Edison IT school: designing a website that converts parents into trial lesson bookings
End-to-end design and build for an EdTech startup offering coding courses for children aged 9 to 16. Designed to convert paid social traffic into trial lesson signups. (Site is in Ukrainian. The client's audience is Ukrainian-speaking.)
The challenge
Edison was a small EdTech business offering programming courses for children in Ukraine. The school had a product and a teacher, but no website and no way to convert interested parents into bookings. All enquiries came through word-of-mouth and social media, with no scalable acquisition channel.
The primary goal was specific: convert website visitors into free trial lesson signups. Not just inform. Convert. That single objective shaped every design decision on the page.
The site needed to speak to two audiences simultaneously: children, who needed to feel excited about learning to code, and their parents, who needed to feel confident the school was safe, structured, and worth their time.
My role
Responsibilities
- UX and UI design and layout structure
- Visual identity direction: palette, styles, accents
- Designing the user journey from landing to registration
- Building and launching the website using no-code tools
- Responsive design for mobile users
Tools
- Figma: design and prototyping
- Tilda: no-code build with custom code modifications
- Google Analytics: traffic and conversion tracking
Users and their needs
Parents (primary decision makers)
- Is this school credible and trustworthy?
- What will my child actually learn?
- Is it suitable for their age and level?
- How do I sign them up without friction?
Children (influencers of the decision)
- Does this look fun and interesting?
- Will I learn things that feel relevant?
- Does it feel like school, or something different?
User journey
How parents move from ad click to trial booking
The site was used as a paid ad landing page, so every visitor arrived with intent, but intent alone doesn't convert. Mapping the journey helped identify where design needed to do the most work.
Paid ad — Google or Facebook
Parent sees ad targeted by age group or interest in children's coding
Real teacher photo · Course overview · Age range
Warm, energetic design — reassuring for parents, engaging for children
Looks untrustworthy or irrelevant. Parent returns to search.
9 to 12 · 13 to 16 — what they'll learn
Grouped by age so parents immediately see what's relevant for their child
Age group or course format doesn't match. Parent leaves.
Teacher profile · Advantages · Testimonials
Humanises the school — answers "who is actually teaching my child?"
Not enough trust built. Parent exits without signing up.
Book a free lesson — repeated at every pause point
Low-commitment ask. Appears in hero, after courses, after trust section
Not ready to commit yet. May return later.
✓ Trial lesson booked
Parent submits signup form · school follows up to confirm
Design decisions
The design had to work hard on trust and energy simultaneously: reassuring for parents, engaging for children, without splitting into two separate experiences.
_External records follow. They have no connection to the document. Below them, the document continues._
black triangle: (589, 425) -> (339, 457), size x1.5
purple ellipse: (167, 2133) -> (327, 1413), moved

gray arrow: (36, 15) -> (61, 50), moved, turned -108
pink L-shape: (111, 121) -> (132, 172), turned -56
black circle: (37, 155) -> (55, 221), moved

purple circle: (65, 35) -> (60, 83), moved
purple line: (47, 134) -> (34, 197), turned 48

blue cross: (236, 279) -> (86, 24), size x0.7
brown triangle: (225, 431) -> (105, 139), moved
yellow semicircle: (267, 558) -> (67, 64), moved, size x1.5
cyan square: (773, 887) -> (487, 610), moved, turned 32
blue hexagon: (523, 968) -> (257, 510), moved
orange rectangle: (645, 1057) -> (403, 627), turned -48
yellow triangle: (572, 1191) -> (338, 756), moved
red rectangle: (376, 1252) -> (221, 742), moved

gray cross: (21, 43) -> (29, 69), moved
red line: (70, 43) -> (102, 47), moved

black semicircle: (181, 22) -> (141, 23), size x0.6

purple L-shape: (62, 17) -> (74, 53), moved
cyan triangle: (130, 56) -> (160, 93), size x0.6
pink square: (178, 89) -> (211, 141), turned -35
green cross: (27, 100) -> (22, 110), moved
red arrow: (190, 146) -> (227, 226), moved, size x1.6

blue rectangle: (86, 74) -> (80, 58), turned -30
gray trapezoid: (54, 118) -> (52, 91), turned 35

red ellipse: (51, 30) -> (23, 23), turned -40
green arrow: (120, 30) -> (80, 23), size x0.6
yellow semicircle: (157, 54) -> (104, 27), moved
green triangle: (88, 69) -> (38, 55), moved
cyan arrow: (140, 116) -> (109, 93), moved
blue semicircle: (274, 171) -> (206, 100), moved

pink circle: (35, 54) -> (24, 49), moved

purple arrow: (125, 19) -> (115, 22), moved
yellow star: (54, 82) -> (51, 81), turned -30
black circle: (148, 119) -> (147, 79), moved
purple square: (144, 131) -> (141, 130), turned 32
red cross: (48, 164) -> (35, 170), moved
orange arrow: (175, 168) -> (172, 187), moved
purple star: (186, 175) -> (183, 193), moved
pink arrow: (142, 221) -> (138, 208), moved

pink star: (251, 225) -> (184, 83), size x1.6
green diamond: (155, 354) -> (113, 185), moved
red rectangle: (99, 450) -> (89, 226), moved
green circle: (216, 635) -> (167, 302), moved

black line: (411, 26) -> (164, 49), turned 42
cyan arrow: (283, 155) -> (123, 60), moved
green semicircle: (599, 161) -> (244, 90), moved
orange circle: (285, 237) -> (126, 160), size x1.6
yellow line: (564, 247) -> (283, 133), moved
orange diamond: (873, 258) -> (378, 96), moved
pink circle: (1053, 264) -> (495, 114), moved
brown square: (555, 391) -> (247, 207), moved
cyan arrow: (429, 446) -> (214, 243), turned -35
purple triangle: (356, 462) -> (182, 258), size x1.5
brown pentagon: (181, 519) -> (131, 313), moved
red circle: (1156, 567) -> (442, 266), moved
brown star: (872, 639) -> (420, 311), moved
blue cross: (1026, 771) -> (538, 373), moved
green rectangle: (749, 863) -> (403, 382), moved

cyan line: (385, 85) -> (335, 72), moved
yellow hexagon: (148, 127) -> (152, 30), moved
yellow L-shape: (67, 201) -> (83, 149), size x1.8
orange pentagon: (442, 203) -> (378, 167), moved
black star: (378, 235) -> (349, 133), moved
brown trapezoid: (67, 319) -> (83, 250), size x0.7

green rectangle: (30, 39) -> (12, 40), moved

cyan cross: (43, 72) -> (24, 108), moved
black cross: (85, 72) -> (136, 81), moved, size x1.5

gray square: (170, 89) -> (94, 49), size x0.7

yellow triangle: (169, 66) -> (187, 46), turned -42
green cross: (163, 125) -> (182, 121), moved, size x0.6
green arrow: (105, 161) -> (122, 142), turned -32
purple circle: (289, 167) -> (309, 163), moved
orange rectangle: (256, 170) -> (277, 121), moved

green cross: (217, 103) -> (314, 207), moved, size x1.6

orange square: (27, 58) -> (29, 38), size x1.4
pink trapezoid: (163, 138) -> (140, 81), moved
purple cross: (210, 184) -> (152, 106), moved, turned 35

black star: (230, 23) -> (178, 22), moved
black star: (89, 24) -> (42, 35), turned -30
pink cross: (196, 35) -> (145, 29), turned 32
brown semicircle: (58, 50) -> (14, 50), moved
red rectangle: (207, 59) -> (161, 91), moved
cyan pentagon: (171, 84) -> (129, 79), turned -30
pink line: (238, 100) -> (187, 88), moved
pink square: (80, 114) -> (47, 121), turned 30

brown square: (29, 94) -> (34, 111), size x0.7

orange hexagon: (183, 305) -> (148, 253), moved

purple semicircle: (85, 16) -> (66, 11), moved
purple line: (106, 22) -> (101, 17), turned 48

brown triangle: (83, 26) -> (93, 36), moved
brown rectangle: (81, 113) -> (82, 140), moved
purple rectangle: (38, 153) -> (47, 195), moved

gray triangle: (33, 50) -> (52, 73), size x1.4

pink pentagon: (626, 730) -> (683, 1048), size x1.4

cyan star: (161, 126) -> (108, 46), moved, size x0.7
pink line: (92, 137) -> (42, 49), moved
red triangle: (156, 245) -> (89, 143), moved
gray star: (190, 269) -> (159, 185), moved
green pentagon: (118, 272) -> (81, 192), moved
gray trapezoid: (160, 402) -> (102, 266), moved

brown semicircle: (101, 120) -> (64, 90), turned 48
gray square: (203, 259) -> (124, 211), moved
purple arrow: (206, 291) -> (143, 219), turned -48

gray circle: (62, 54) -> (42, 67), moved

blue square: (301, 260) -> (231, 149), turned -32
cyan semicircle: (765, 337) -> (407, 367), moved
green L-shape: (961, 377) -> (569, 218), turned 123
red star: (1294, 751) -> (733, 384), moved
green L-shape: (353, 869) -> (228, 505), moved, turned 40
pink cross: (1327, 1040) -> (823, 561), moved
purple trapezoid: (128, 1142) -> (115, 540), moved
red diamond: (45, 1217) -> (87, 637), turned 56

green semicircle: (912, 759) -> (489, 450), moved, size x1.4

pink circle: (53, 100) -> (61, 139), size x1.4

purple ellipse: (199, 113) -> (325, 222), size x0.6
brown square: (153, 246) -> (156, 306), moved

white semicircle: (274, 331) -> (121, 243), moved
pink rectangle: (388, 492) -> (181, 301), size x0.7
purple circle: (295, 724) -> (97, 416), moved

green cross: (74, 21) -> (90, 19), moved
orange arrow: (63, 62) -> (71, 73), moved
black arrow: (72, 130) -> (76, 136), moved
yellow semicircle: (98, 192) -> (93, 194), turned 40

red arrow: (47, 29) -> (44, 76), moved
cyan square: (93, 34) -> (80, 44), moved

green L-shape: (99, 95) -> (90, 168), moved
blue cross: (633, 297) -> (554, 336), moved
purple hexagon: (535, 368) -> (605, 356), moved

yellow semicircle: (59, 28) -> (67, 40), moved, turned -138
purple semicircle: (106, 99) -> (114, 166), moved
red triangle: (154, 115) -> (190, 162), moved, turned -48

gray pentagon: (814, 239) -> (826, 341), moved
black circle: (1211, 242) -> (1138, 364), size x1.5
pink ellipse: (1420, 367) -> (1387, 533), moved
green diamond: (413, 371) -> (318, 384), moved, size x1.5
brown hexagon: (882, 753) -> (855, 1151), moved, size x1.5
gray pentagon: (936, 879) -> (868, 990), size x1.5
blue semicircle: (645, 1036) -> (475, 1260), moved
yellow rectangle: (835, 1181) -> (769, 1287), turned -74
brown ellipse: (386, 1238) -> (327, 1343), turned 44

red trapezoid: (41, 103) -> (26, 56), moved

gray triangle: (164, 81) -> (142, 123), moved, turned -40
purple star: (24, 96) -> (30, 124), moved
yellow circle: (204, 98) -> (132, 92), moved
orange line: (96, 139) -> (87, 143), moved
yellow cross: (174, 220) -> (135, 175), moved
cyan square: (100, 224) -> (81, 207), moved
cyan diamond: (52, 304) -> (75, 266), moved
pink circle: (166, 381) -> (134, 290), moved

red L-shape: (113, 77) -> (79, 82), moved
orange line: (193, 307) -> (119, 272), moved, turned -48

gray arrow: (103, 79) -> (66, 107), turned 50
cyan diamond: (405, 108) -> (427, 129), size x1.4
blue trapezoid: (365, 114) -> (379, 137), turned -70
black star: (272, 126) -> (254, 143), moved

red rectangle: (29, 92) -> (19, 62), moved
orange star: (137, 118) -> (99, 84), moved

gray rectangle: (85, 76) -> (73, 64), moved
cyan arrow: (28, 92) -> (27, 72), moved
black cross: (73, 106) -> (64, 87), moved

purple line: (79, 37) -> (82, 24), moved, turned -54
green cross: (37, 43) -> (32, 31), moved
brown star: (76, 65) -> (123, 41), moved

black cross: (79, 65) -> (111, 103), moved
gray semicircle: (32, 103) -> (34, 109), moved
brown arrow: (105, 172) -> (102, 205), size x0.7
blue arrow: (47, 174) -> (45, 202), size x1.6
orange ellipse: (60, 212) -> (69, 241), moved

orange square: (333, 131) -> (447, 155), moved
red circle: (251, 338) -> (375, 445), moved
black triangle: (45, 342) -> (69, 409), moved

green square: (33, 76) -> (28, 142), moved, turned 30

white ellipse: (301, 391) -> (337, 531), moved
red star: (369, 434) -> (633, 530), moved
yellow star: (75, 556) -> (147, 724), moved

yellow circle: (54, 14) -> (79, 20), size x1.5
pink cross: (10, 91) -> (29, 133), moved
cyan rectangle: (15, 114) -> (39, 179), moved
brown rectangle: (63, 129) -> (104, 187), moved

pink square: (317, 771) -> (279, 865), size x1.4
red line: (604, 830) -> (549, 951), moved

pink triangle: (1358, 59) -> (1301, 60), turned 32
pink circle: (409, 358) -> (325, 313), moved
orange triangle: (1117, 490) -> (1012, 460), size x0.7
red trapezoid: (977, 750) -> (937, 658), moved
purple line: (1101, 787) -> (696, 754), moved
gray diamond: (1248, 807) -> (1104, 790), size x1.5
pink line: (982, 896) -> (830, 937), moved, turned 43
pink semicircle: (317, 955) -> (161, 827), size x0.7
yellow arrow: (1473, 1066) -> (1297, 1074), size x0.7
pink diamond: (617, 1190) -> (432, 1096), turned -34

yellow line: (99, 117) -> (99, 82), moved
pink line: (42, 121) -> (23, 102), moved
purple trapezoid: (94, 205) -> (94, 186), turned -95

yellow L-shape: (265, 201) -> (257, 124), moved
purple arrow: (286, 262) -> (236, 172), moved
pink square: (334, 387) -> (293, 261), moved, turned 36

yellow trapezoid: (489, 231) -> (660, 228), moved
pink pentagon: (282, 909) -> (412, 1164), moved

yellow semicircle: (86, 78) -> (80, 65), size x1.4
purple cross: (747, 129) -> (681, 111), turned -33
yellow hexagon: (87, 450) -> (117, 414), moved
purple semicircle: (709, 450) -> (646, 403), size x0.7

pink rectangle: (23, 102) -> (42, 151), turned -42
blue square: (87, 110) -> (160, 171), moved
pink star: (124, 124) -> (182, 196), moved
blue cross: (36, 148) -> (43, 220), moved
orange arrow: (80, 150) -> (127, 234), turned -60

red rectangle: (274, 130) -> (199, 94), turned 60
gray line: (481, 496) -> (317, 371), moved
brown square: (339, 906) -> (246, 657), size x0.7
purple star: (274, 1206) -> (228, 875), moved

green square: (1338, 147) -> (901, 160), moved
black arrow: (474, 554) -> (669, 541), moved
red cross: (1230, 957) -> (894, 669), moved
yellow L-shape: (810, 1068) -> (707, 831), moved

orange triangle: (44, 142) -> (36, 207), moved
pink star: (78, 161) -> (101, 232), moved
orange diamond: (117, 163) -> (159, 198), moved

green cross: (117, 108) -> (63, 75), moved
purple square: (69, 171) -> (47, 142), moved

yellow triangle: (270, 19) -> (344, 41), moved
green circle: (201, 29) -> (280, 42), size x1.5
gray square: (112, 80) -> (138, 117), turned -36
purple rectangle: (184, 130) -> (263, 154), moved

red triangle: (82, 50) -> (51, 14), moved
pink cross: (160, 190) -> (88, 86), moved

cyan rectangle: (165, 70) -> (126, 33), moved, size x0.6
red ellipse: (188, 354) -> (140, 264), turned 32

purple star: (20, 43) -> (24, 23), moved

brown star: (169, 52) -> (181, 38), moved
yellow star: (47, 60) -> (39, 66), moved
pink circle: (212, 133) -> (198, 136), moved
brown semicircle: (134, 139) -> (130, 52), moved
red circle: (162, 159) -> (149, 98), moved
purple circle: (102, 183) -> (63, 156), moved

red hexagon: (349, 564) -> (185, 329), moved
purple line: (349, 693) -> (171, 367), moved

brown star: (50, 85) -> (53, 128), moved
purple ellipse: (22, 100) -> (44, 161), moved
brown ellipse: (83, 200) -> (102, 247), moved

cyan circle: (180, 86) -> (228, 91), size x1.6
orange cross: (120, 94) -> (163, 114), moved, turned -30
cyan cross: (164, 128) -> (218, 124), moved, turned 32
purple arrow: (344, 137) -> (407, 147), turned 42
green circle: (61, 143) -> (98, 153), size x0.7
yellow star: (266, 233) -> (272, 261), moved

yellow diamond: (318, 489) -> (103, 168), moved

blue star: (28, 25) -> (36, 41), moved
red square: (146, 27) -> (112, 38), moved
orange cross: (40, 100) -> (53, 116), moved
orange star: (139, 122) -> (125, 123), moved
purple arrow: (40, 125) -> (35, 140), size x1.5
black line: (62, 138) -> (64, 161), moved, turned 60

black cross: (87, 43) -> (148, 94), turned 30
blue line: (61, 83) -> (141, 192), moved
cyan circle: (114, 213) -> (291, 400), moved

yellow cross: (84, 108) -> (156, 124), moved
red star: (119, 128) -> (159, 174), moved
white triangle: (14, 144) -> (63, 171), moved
Real teacher photography in the hero
Stock photography reads as generic and untrustworthy. Using a real photo of the teacher in the hero section immediately humanised the school and answered the parent's first unspoken question: who is actually teaching my child?
Age-grouped course cards as the primary navigation structure
Rather than listing all courses in a flat list, I grouped them by age range (9 to 12, 13 to 16) so parents could immediately identify what was relevant. Reducing irrelevant content is as important as showcasing relevant content.
Free trial CTA repeated at every natural pause point
The call to action appeared in the hero, below the course cards, after the trust section, and in the footer. Parents who were persuaded at different points in the page could act immediately without scrolling back up.
Warm palette and friendly typography to lower anxiety
Yellow and purple accents created energy without aggression. The overall tone was deliberately warm rather than corporate. Parents choosing an extracurricular activity for their child respond differently than B2B buyers.
Build and launch
Built using Tilda with custom code modifications to extend functionality beyond the platform's defaults. Responsive across mobile and desktop. Google Analytics configured from launch to track traffic sources and conversion events. The site also included an integrated online payment flow — parents could purchase a course directly on the website and receive an automated receipt by email.
The site served as the landing destination for paid advertising campaigns during the school's student recruitment periods.
Outcome
The site generated 778 trial lesson leads from 8,100 sessions at a 9.6% conversion rate — nearly double the EdTech industry average of 2–5%. Over 63% of traffic came from mobile, validating the mobile-first approach taken during design.
What I'd do differently
With access to the ad campaign data, I'd have A/B tested the hero CTA copy and the course card layout: those are the highest-leverage elements on a conversion page. I'd also have added a parent testimonial section above the fold rather than lower down, since social proof for a children's education service carries disproportionate weight in the decision.